14. Hukuk Dairesi 2018/5493 E. , 2019/1012 K.
"İçtihat Metni"14. Hukuk Dairesi
MAHKEMESİ :Asliye Hukuk Mahkemesi
Davacı vekili tarafından, davalılar aleyhine 14.11.2011 gününde verilen dilekçe ile ölünceye kadar bakma sözleşmesine dayalı tapu iptal tescil, birleştirilen davada ölünceye kadar bakma sözleşmesinin iptali olmazsa tenkis istenmesi üzerine yapılan duruşma sonunda; davanın açılmamış sayılmasına dair verilen 13.07.2015 günlü hükmün Yargıtayca incelenmesi davacı vekili tarafından istenilmekle süresinde olduğu anlaşılan temyiz dilekçesinin kabulüne karar verildikten sonra dosya ve içerisindeki bütün kağıtlar incelenerek gereği düşünüldü:
KARAR
Dava, ölünceye kadar bakma sözleşmesine dayalı tapu iptal tescil, birleştirilen dava ölünceye kadar bakma sözleşmesinin iptali olmazsa tenkis isteğine ilişkindir.
Davacı vekili, mirasbırakan ...’in müvekkilinin dedesi olduğunu, ... 2. Noterliğinin 29.09.2011 tarih 08394 sayılı ölünceye kadar bakma sözleşmesi ile kendisine bırakılan ... İli, ... İlçesi, Akharem Köyünde kain 487 parselin 1/2 hissesinin, ... İli, ... İlçesi, ... Mahallesinde kain 15 ada 294 parsel sayılı taşınmazın tamamının tapusunun iptali ile adına tescilini istemiştir.

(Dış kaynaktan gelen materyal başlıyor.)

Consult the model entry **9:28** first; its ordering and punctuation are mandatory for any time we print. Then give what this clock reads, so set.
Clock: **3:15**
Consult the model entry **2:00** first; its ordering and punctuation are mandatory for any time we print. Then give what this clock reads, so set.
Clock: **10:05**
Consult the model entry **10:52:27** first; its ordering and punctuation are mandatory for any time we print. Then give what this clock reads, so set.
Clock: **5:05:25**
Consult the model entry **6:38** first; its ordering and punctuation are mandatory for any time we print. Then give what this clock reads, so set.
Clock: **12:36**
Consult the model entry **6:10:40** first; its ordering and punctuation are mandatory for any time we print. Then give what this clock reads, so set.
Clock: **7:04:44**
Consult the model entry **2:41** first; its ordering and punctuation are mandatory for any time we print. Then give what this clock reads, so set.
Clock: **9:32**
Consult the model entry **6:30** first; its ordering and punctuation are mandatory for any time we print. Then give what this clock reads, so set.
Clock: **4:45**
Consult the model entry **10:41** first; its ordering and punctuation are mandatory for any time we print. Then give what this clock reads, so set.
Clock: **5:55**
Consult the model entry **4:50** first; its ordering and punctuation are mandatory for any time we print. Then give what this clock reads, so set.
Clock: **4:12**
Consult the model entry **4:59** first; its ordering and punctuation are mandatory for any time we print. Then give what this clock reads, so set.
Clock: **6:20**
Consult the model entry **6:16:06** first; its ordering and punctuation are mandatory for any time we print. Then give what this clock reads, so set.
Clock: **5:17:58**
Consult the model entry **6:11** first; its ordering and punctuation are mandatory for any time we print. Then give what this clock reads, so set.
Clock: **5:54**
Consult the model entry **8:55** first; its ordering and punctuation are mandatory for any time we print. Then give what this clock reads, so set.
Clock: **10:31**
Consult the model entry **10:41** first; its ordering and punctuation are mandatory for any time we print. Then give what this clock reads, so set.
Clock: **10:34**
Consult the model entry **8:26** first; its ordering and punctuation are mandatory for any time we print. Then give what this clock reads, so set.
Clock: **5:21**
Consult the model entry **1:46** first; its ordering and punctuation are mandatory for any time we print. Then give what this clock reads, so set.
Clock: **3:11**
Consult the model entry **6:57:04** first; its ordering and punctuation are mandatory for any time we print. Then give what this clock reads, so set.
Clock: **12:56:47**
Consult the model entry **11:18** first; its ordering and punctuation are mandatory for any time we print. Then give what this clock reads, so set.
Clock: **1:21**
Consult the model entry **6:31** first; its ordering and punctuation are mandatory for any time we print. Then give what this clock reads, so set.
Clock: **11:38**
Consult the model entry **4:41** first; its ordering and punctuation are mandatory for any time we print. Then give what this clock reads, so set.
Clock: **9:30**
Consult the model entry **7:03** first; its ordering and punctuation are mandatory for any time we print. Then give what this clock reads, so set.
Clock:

Davalı- birleştirilen dosya davacılarının vekili, ... 2. Noterliğinin 29.09.2011 tarih 08394 sayılı ölünceye kadar bakma sözleşmesinin mirasbırakana psikolojik baskı, telkin ve yönlendirmelerle, murisin yaşlılığından yararlanılarak, müvekkillerinden mirastan mal kaçırmak amacıyla yapıldığını, murisin bakıma ihtiyacı olmadığını, zaten davacının da bakım borcunu yerine getirmediğini beyanla asıl davanın reddini, ... 2. Noterliğinin 29.09.2011 tarih 08394 sayılı ölünceye kadar bakma sözleşmesinin iptalini istemiştir.
Mahkemece, davanın açılmamış sayılmasına karar verilmiştir.
Hükmü, davacı vekili temyiz etmiştir.
Hukuk Muhakemeleri Kanunu m 120/1, “Davacı, yargılama harçları ile her yıl Adalet Bakanlığınca çıkarılacak gider avansı tarifesinde belirlenecek olan tutarı, dava açarken mahkeme veznesine yatırmak zorundadır. ”
Harçlar Kanunu madde 30, “Muhakeme sırasında tespit olunan değerin, dava dilekçesinde bildirilen değerden fazla olduğu anlaşılırsa, yalnız o celse için muhakemeye devam olunur, takip eden celseye kadar noksan değer üzerinden peşin karar ve ilam harcı tamamlanmadıkça davaya devam olunmaz. Hukuk Usulü Muhakemeleri Kanununun 409. maddesinde gösterilen süre içinde dosyanın muameleye konulması, noksan olan harcın ödenmesine bağlıdır.” hükmünü içermektedir.
6100 sayılı HMK’nin 90. maddesi gereğince; süreler, kanunda belirtilir veya hakim tarafından tespit edilir. Kanunda belirtilen istisnai durumlar dışında, hâkim kanundaki süreleri artıramaz veya eksiltemez. Hâkim, kendisinin tespit ettiği süreleri, haklı sebeplerle artırabilir veya eksiltebilir; gerekli gördüğü takdirde, bu konudaki kararından önce tarafları da dinler.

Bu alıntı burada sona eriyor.